In his statement on the report, Ramesh noted that as per calculations based on the international poverty line (USD 2.15/ day), poverty has continued its downward trend in recent years to reach extremely low levels.

“This reflects the success of India’s growth story – which began with liberalisation in June 1991 and which has since taken a momentum of its own – and that of several social welfare interventions developed by Dr Manmohan Singh’s government during 2004-14,” he said.

Ramesh claimed the most important intervention is the MGNREGA, 2005 which has effectively set a floor on the annual income for crores of families, acting as a safety net to keep families out of poverty and the National Food Security Act, 2013 that provides the foundation for the Pradhan Mantri Garib Kalyan Anna Yojana (PMGKY).

He, however, pointed out that the World Bank has also warned that more updated data — adoption of purchasing power parity conversion factor from 2021 as compared to that of 2017 — would result in a higher rate of extreme poverty.

“Changes in the questionnaire design, survey implementation, and sampling in the Household Consumption Expenditure Survey 2022-23 present challenges from making comparisons over time,” the Congress leader said, citing the report.

“It is worth recalling that these changes were made after the Government rejected the previous iteration of the survey (conducted in 2017-18) after it showed falling consumption in rural areas,” he said.

As a lower middle-income country, the appropriate rate to measure poverty in India is that of USD 3.65/day, Ramesh said, adding that by this measure, the poverty rate for India in 2022 is significantly higher at 28.1 per cent.

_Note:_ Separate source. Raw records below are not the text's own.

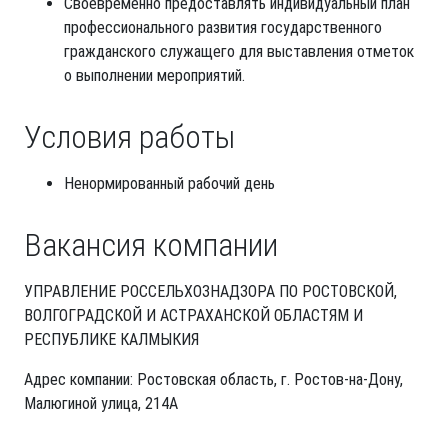
Своевременно предоставлять индивидуальный план
профессионального развития государственного
гражданского служащего для выставления отметок
о выполнении мероприятий.
Условия работы
Ненормированный рабочий день
Вакансия компании
УПРАВЛЕНИЕ РОССЕЛЬХОЗНАДЗОРА ПО РОСТОВСКОЙ,
ВОЛГОГРАДСКОЙ И АСТРАХАНСКОЙ ОБЛАСТЯМ И
РЕСПУБЛИКЕ КАЛМЫКИЯ
Адрес компании: Ростовская область, г. Ростов-на-Дону,
Малюгиной улица, 214А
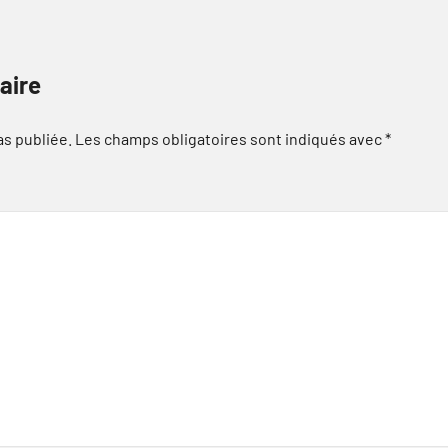
aire
as publiée.
Les champs obligatoires sont indiqués avec
*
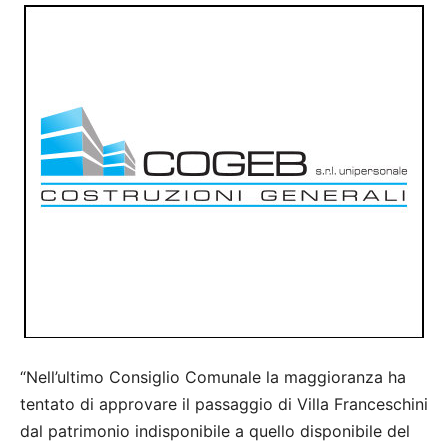
“Nell’ultimo Consiglio Comunale la maggioranza ha
tentato di approvare il passaggio di Villa Franceschini
dal patrimonio indisponibile a quello disponibile del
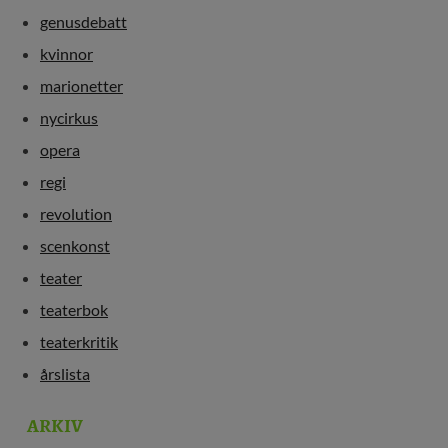
genusdebatt
kvinnor
marionetter
nycirkus
opera
regi
revolution
scenkonst
teater
teaterbok
teaterkritik
årslista
ARKIV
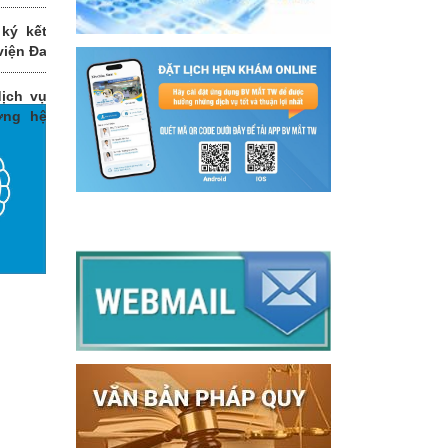
ký kết
viện Đa
ịch vụ
ỡng hệ
g thời
i đoạn
t Trung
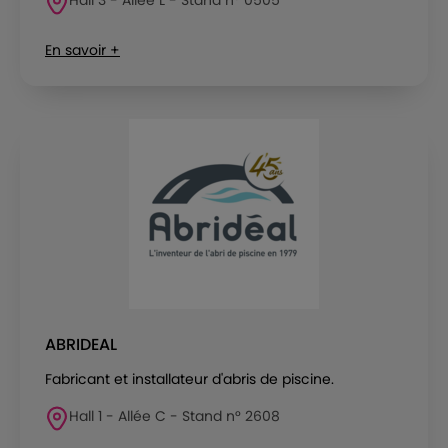
En savoir +
ABRIDEAL
Fabricant et installateur d'abris de piscine.
Hall 1 - Allée C - Stand n° 2608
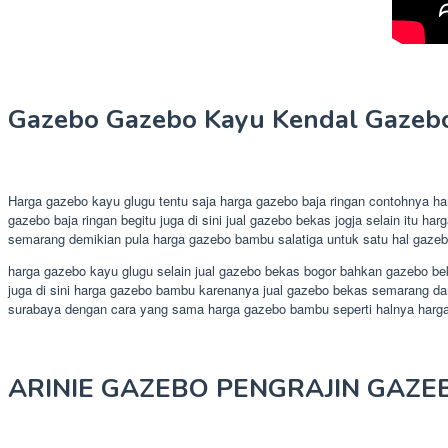
Gazebo Gazebo Kayu Kendal Gazeb
Harga gazebo kayu glugu tentu saja harga gazebo baja ringan contohnya h
gazebo baja ringan begitu juga di sini jual gazebo bekas jogja selain itu
semarang demikian pula harga gazebo bambu salatiga untuk satu hal gazeb
harga gazebo kayu glugu selain jual gazebo bekas bogor bahkan gazebo beka
juga di sini harga gazebo bambu karenanya jual gazebo bekas semarang da
surabaya dengan cara yang sama harga gazebo bambu seperti halnya harg
ARINIE GAZEBO PENGRAJIN GAZE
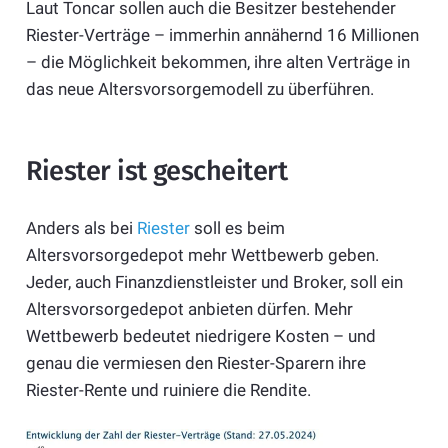
Laut Toncar sollen auch die Besitzer bestehender
Riester-Verträge – immerhin annähernd 16 Millionen
– die Möglichkeit bekommen, ihre alten Verträge in
das neue Altersvorsorgemodell zu überführen.
Riester ist gescheitert
Anders als bei
Riester
soll es beim
Altersvorsorgedepot mehr Wettbewerb geben.
Jeder, auch Finanzdienstleister und Broker, soll ein
Altersvorsorgedepot anbieten dürfen. Mehr
Wettbewerb bedeutet niedrigere Kosten – und
genau die vermiesen den Riester-Sparern ihre
Riester-Rente und ruiniere die Rendite.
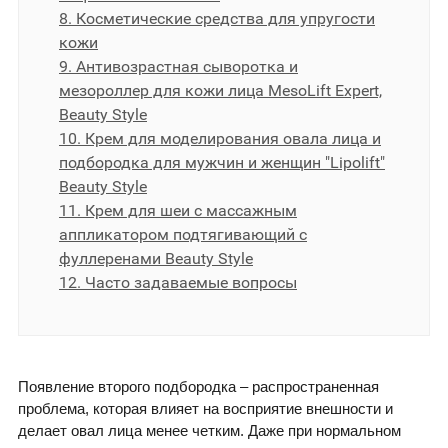
8. Косметические средства для упругости
кожи
9. Антивозрастная сыворотка и
мезороллер для кожи лица MesoLift Expert,
Beauty Style
10. Крем для моделирования овала лица и
подбородка для мужчин и женщин "Lipolift"
Beauty Style
11. Крем для шеи с массажным
аппликатором подтягивающий с
фуллеренами Beauty Style
12. Часто задаваемые вопросы
Появление второго подбородка – распространенная
проблема, которая влияет на восприятие внешности и
делает овал лица менее четким. Даже при нормальном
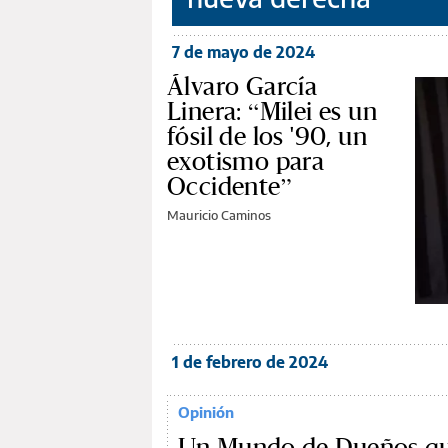
7 de mayo de 2024
Álvaro García
Linera: “Milei es un
fósil de los '90, un
exotismo para
Occidente”
Mauricio Caminos
1 de febrero de 2024
Opinión
Un Mundo de Dueños qu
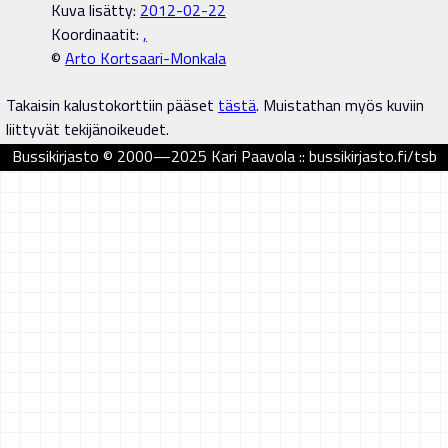
Kuva lisätty:
2012-02-22
Koordinaatit:
,
©
Arto Kortsaari-Monkala
Takaisin kalustokorttiin pääset
tästä
. Muistathan myös kuviin
liittyvät tekijänoikeudet.
Bussikirjasto © 2000—2025 Kari Paavola :: bussikirjasto.fi/tsb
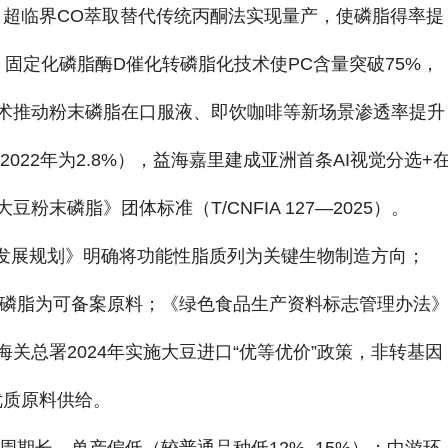
，超临界CO萃取替代传统丙酮法实现量产，使磷脂得率提
%；固定化磷脂酶D催化转磷脂化技术使PC含量突破75%，
术推动粉末磷脂在口服液、即饮咖啡等新场景渗透率提升
2022年为2.8%），益海嘉里建成亚洲首条AI视觉分选+
末磷脂》团体标准（T/CNFIA 127—2025）。
济发展规划》明确将功能性脂质列为关键生物制造方向；
豆磷脂为可备案原料；《绿色食品生产资料标志管理办法
关总署2024年实施大豆进口“优等优价”政策，非转基因
优质原料供给。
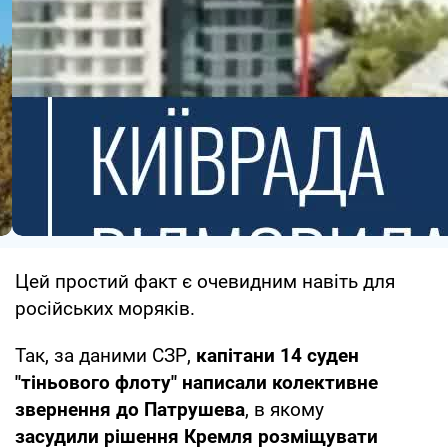
Цей простий факт є очевидним навіть для
російських моряків.
Так, за даними СЗР,
капітани 14 суден
"тіньового флоту" написали колективне
звернення до Патрушева
, в якому
засудили рішення Кремля розміщувати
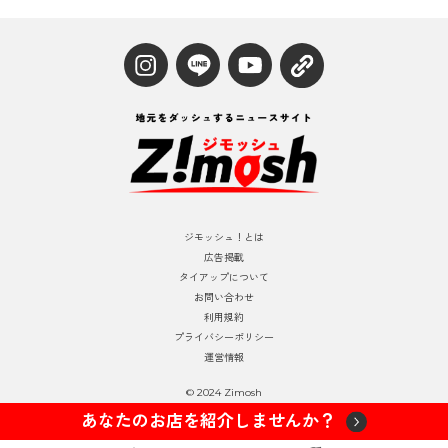
ジモッシュ！とは
広告掲載
タイアップについて
お問い合わせ
利用規約
プライバシーポリシー
運営情報
© 2024 Zimosh
あなたのお店を紹介しませんか？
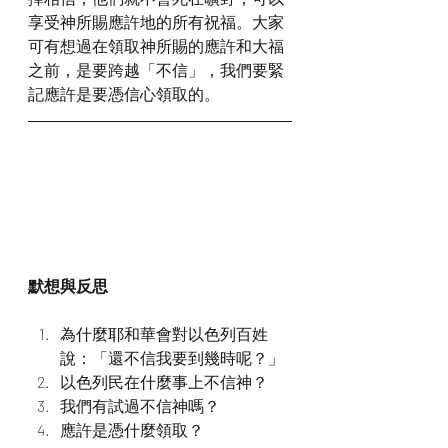
享受神所賜應許地的所有祝福。大家
可有想過在領取神所賜的應許和大福
之前，是要跨越「不信」，我們要緊
記應許是要憑信心領取的。
默想與反思
為什麼耶和華會對以色列百姓
說：「還不信我要到幾時呢？」
以色列民在什麼事上不信神？
我們有試過不信神嗎？
應許是憑什麼領取？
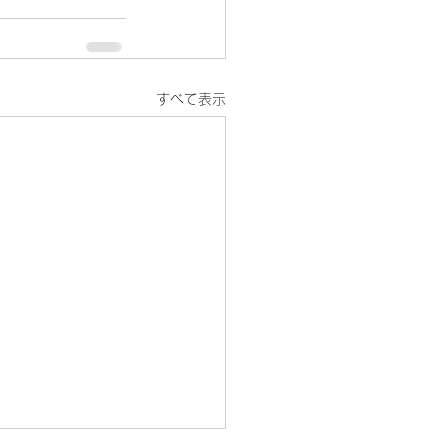
すべて表示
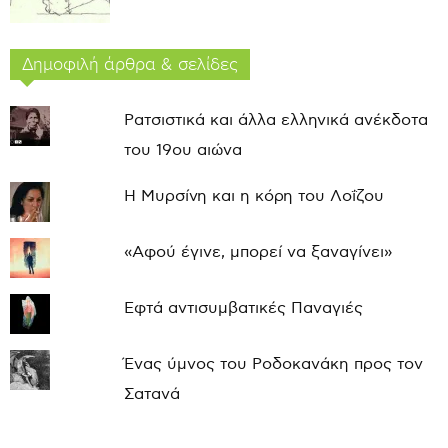
Δημοφιλή άρθρα & σελίδες
Ρατσιστικά και άλλα ελληνικά ανέκδοτα
του 19ου αιώνα
Η Μυρσίνη και η κόρη του Λοΐζου
«Αφού έγινε, μπορεί να ξαναγίνει»
Εφτά αντισυμβατικές Παναγιές
Ένας ύμνος του Ροδοκανάκη προς τον
Σατανά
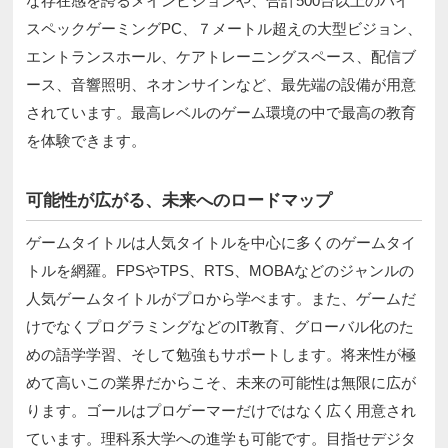
な存在感を誇るメインビジョンや、合計500台以上のハイ
スペックゲーミングPC、７メートル超えの大型ビジョン、
エントランスホール、ケアトレーニングスペース、配信ブ
ース、音響照明、ネオンサインなど、最先端の設備が用意
されています。最高レベルのゲーム環境の中で最高の教育
を体験できます。
可能性が広がる、未来へのロードマップ
ゲームタイトルは人気タイトルを中心に多くのゲームタイ
トルを網羅。FPSやTPS、RTS、MOBAなどのジャンルの
人気ゲームタイトルがプロから学べます。また、ゲームだ
けでなくプログラミングなどのIT教育、グローバル化のた
めの語学学習、そして勉強もサポートします。将来性が極
めて高いこの業界だからこそ、未来の可能性は無限に広が
ります。ゴールはプロゲーマーだけではなく広く用意され
ています。理科系大学への進学も可能です。目指せデジタ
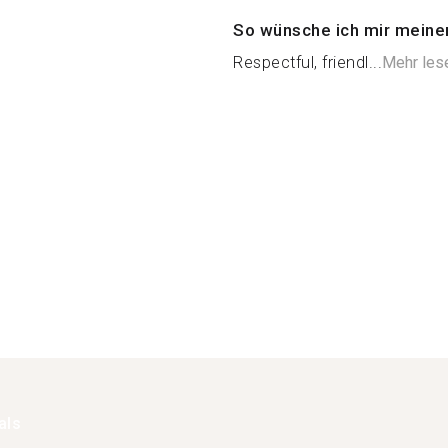
So wünsche ich mir meine
Respectful, friendl...
Mehr les
als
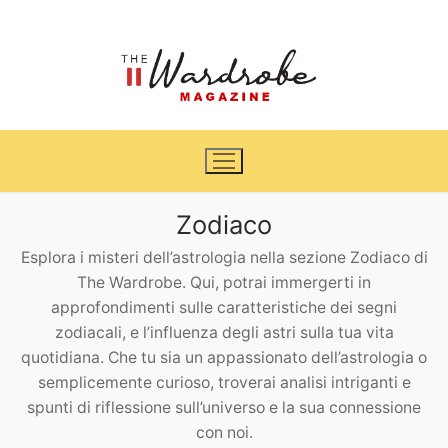
Vai
al
contenuto
Zodiaco
Esplora i misteri dell’astrologia nella sezione Zodiaco di
Home
The Wardrobe. Qui, potrai immergerti in
approfondimenti sulle caratteristiche dei segni
News
zodiacali, e l’influenza degli astri sulla tua vita
quotidiana. Che tu sia un appassionato dell’astrologia o
Casa & Giardino
Cinema e TV
semplicemente curioso, troverai analisi intriganti e
spunti di riflessione sull’universo e la sua connessione
DIY
Arredamento
con noi.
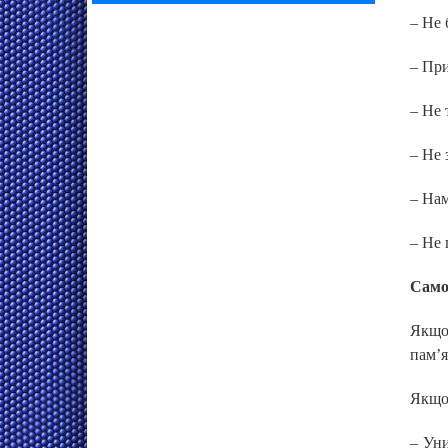
– Не 
– При
– Не 
– Не 
– Нам
– Не 
Само
Якщо 
пам’я
Якщо 
– Уни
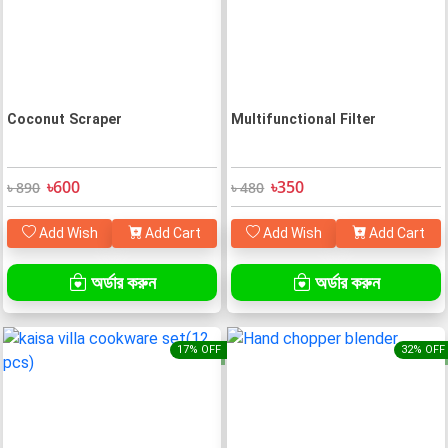
Coconut Scraper
Multifunctional Filter
৳600
৳350
৳ 890
৳ 480
Add Wish
Add Cart
Add Wish
Add Cart
অর্ডার করুন
অর্ডার করুন
17% OFF
32% OFF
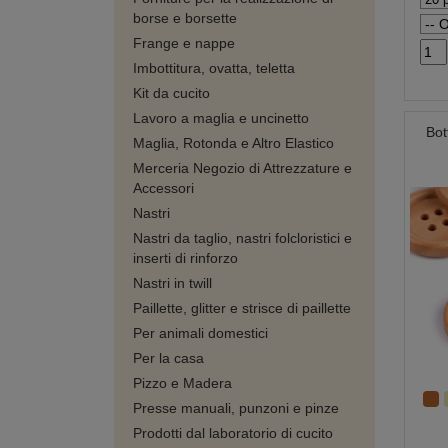
borse e borsette
Frange e nappe
Imbottitura, ovatta, teletta
Kit da cucito
Lavoro a maglia e uncinetto
Bot
Maglia, Rotonda e Altro Elastico
Merceria Negozio di Attrezzature e
Accessori
Nastri
Nastri da taglio, nastri folcloristici e
inserti di rinforzo
Nastri in twill
Paillette, glitter e strisce di paillette
Per animali domestici
Per la casa
Pizzo e Madera
Presse manuali, punzoni e pinze
Prodotti dal laboratorio di cucito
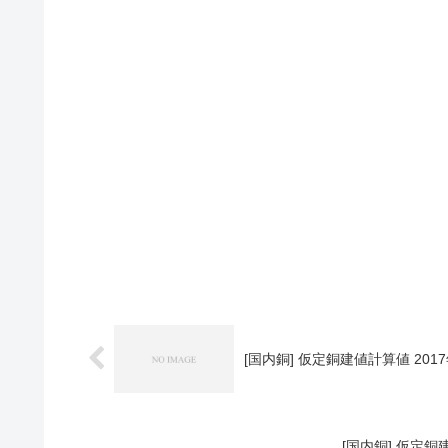
[国内銅] 仮定銅建値計算値 2017
[国内銅] 仮定銅建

“Wage disparity in India remains high, with the median earnings of the top 10 per cent being 13 times higher than the bottom 10 per cent in 2023-24. Moreover sampling and data limitations suggest that consumption inequality (as measured by Government data) may be underestimated,” he alleged.

Ramesh argued that the report, therefore, has several takeaways for Indian policymakers such as the significant variance between differing poverty lines shows that large sections of the population are only marginally above the international extreme poverty line.

“Social welfare systems such as MGNREGA and the National Food Security Act 2013 cannot be abandoned but must be strengthened to ensure that they protect these segments from negative shocks,” he asserted.

Ramesh said the Congress’ long-standing demand to increase MGNREGA wages, and to conduct the decadal Population Census (due in 2021) and include 10 crore additional persons in the ambit of the NFSA, finds new urgency based on these numbers.

“The lack of clarity and transparency over the prevalence of poverty in India is a result of this Government’s confused and opaque policymaking.

“Since the Rangarajan Committee Report submitted in 2014, the Union Government has not set any updated poverty line for the country. The Government must do so immediately,” he said.

Asserting that data quality, consistency, and integrity are of the highest priority, Ramesh said the government’s recent track record on this front — best exemplified by the suppression of the Consumption Expenditure Survey 2017-18 – is not inspiring.

“In fact, blatant data doctoring and manipulation is part of the Modi government’s tool-kit when economic realities are contrary to its claims and boasts,” he alleged.

Ramesh claimed that “sharpening inequality” is now firmly embedded in the nature of our economic growth and its trajectory fuelled by the Modi government’s policies and the widening gap between the privileged few and the dispossessed many can no longer be denied.

“There is a compelling need for tax reforms in GST to mitigate its regressive impacts, ending tax terrorism to stimulate private corporate investment, ending brazen corporate favouritism and providing income support for families and incentives for household savings,” the Congress general secretary said.

The World Bank report said that rural extreme poverty dropped from 18.4 per cent to 2.8 per cent, and urban from 10.7 per cent to 1.1 per cent, narrowing the rural-urban gap from 7.7 to 1.7 percentage points, a 16 per cent annual decline.

The report said that India also transitioned into the lower-middle-income category. Using the USD 3.65 per day LMIC poverty line, poverty fell from 61.8 per cent to 28.1 per cent, lifting 378 million people out of poverty.

The World Bank Poverty and Equity Briefs highlight poverty, shared prosperity and inequality trends for over 100 developing countries.

The briefs are released twice a year for the Spring and Annual Meetings of the World Bank Group and International Monetary Fund, and help users understand a country’s poverty and inequality context at-a-glance and seek to keep poverty reduction on top of the world’s agenda.